RAP 12 - Separate String edit from Visit functionality

rascal-0.40.17
RAP12
TitleSeparate String edit from Visit functionality
AuthorJurgen Vinju
StatusDraft
TypeRascal Language

Issue

  1. Visit behaves very differently on strings than on other values. Namely when a value of String is reached, it generates all tails of the string and executes all patterns on these tails.
    1. This is considerably different from the visit behavior on other “containers” such as lists, sets and maps. Visit simply traverses each element in isolation and not “all tails”.
    2. The fact that a string is treated as a container is inconsistent with other language feature such as the generator <- syntax. There we do not iterate over all tails of a list, for example.
    3. The implementation in the interpreter switches to this special string behavior if the dynamic type of the subject is a string. This contradicts compiler behavior which should select which kind of visit is necessary based on static information.
    4. If you are simply using visit to visit all sub-values, it can be very surprising that the string tail visiting behavior is triggered. For example, when a case value x: i+=1; simply counts all values in the tree, the total count would be augmented with an increment for every tail of every string (!!!). This is counterintuitive.

Analysis

  1. There seems to be a case of “too much overloading” of the visit syntax. We do need this kind of power to edit strings concisely, but editing strings is not simply a special case of recursively visiting a data-structure. For strings we need additional semantics (a cursor inside of the string)
  2. It would be easy to separate the functionality into one edit statement and a visit statement, where visit would behave as before but not dive into tails of strings, and edit would behave as visit behaves now on strings (namely to visit all tails).

Solution proposal

Introduce a new type of statement/expression for editing strings:

result = edit(subject) {  
case “string” => “string”
case /regex/ => regex
}
  • The subject should (statically) be a string
  • Cases of an edit statement should be either literal strings or regular expressions
  • Each pattern is applied to the string starting from a cursor which moves from left to right through the string
  • Substitutions replace only the matched substring, and editing is continued on the string that continues after the matched substring

This is exactly the same as how visit currently works on strings.

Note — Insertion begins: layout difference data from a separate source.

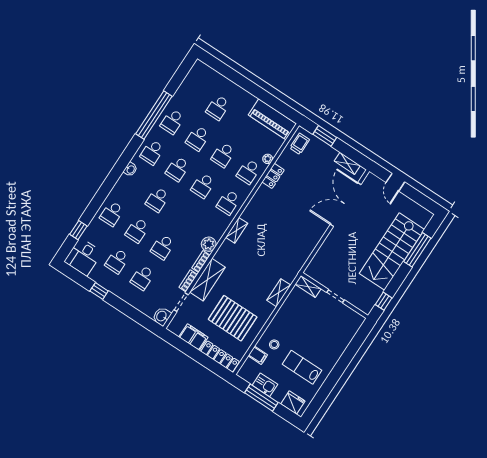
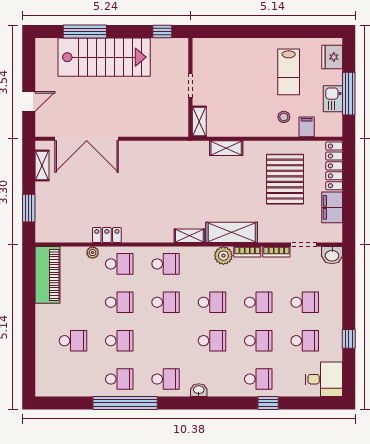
trolley: (300, 144) -> (54, 229), removed
school desk: (178, 169) -> (212, 302), moved
window: (78, 230) -> (268, 403), moved
shelving: (207, 280) -> (232, 232), moved

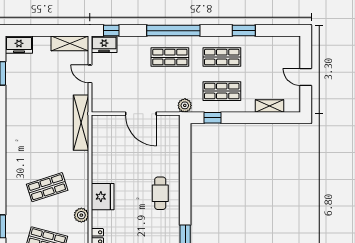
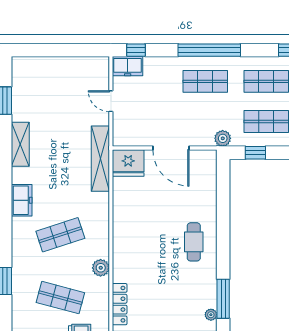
shelving: (70, 43) -> (20, 144), moved, turned 90
freezer: (19, 45) -> (22, 200), moved, turned -90
fridge: (103, 197) -> (128, 163), moved, turned 90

This example shows what would happen:

result = edit(“aaa”) {  
case “a” => “b”
}

This would return “bbb”, since “a” matches at all cursor positions.

Contrarily the following visit statement would behave differently:

result = visit (“aaa”) {  
case “a” => “b”
}

Would return “aaa” since no value matched the “a” pattern. Only entire strings “a” would be replaced by “b” and strings such as “aaa” will remain unchanged.